Reproduce the full set of records that follow, exactly as shown.

— Collected data entries —
□ □ □ □ □ □ □

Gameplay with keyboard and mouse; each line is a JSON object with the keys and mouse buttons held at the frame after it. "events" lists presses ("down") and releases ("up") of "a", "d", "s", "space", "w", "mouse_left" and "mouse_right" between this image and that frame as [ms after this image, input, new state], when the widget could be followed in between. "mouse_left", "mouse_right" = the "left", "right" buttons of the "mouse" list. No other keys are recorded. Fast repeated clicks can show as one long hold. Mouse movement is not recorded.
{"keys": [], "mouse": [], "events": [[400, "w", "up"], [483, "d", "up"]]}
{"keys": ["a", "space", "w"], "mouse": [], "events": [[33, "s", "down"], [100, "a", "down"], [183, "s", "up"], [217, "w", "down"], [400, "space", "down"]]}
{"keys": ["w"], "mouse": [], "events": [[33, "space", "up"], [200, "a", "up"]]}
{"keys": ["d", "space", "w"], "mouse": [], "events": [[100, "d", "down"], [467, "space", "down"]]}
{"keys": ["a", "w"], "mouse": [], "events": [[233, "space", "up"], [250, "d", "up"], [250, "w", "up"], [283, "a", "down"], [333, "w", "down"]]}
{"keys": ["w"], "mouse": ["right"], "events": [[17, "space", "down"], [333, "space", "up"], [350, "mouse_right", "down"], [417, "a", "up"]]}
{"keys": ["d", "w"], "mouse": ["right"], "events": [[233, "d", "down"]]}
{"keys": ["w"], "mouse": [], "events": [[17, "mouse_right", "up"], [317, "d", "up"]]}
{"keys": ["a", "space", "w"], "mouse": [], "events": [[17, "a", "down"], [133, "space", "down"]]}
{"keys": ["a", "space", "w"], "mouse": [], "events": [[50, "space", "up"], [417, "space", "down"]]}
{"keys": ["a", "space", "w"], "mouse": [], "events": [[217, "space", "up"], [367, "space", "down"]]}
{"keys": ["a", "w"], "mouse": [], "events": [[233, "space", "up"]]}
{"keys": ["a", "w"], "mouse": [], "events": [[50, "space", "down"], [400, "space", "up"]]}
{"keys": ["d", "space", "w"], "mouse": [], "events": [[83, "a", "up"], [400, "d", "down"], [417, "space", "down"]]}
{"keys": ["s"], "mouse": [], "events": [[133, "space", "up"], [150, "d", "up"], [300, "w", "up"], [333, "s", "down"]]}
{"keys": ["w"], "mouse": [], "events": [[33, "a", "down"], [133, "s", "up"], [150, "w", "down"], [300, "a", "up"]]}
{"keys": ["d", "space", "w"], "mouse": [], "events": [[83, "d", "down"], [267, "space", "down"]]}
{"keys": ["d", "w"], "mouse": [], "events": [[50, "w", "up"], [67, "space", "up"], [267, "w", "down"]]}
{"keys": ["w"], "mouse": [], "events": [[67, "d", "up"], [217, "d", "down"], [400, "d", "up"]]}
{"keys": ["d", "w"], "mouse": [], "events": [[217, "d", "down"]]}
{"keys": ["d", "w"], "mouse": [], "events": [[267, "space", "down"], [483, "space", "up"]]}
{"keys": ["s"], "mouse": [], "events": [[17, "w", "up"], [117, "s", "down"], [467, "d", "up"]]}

□ □ □ □ □ □ □

— Answer section —
Gameplay with keyboard and mouse; each line is a JSON object with the keys and mouse buttons held at the frame after it. "events" lists presses ("down") and releases ("up") of "a", "d", "s", "space", "w", "mouse_left" and "mouse_right" between this image and that frame as [ms after this image, input, new state], when the widget could be followed in between. "mouse_left", "mouse_right" = the "left", "right" buttons of the "mouse" list. No other keys are recorded. Fast repeated clicks can show as one long hold. Mouse movement is not recorded.
{"keys": [], "mouse": [], "events": [[400, "w", "up"], [483, "d", "up"]]}
{"keys": ["a", "space", "w"], "mouse": [], "events": [[33, "s", "down"], [100, "a", "down"], [183, "s", "up"], [217, "w", "down"], [400, "space", "down"]]}
{"keys": ["w"], "mouse": [], "events": [[33, "space", "up"], [200, "a", "up"]]}
{"keys": ["d", "space", "w"], "mouse": [], "events": [[100, "d", "down"], [467, "space", "down"]]}
{"keys": ["a", "w"], "mouse": [], "events": [[233, "space", "up"], [250, "d", "up"], [250, "w", "up"], [283, "a", "down"], [333, "w", "down"]]}
{"keys": ["w"], "mouse": ["right"], "events": [[17, "space", "down"], [333, "space", "up"], [350, "mouse_right", "down"], [417, "a", "up"]]}
{"keys": ["d", "w"], "mouse": ["right"], "events": [[233, "d", "down"]]}
{"keys": ["w"], "mouse": [], "events": [[17, "mouse_right", "up"], [317, "d", "up"]]}
{"keys": ["a", "space", "w"], "mouse": [], "events": [[17, "a", "down"], [133, "space", "down"]]}
{"keys": ["a", "space", "w"], "mouse": [], "events": [[50, "space", "up"], [417, "space", "down"]]}
{"keys": ["a", "space", "w"], "mouse": [], "events": [[217, "space", "up"], [367, "space", "down"]]}
{"keys": ["a", "w"], "mouse": [], "events": [[233, "space", "up"]]}
{"keys": ["a", "w"], "mouse": [], "events": [[50, "space", "down"], [400, "space", "up"]]}
{"keys": ["d", "space", "w"], "mouse": [], "events": [[83, "a", "up"], [400, "d", "down"], [417, "space", "down"]]}
{"keys": ["s"], "mouse": [], "events": [[133, "space", "up"], [150, "d", "up"], [300, "w", "up"], [333, "s", "down"]]}
{"keys": ["w"], "mouse": [], "events": [[33, "a", "down"], [133, "s", "up"], [150, "w", "down"], [300, "a", "up"]]}
{"keys": ["d", "space", "w"], "mouse": [], "events": [[83, "d", "down"], [267, "space", "down"]]}
{"keys": ["d", "w"], "mouse": [], "events": [[50, "w", "up"], [67, "space", "up"], [267, "w", "down"]]}
{"keys": ["w"], "mouse": [], "events": [[67, "d", "up"], [217, "d", "down"], [400, "d", "up"]]}
{"keys": ["d", "w"], "mouse": [], "events": [[217, "d", "down"]]}
{"keys": ["d", "w"], "mouse": [], "events": [[267, "space", "down"], [483, "space", "up"]]}
{"keys": ["s"], "mouse": [], "events": [[17, "w", "up"], [117, "s", "down"], [467, "d", "up"]]}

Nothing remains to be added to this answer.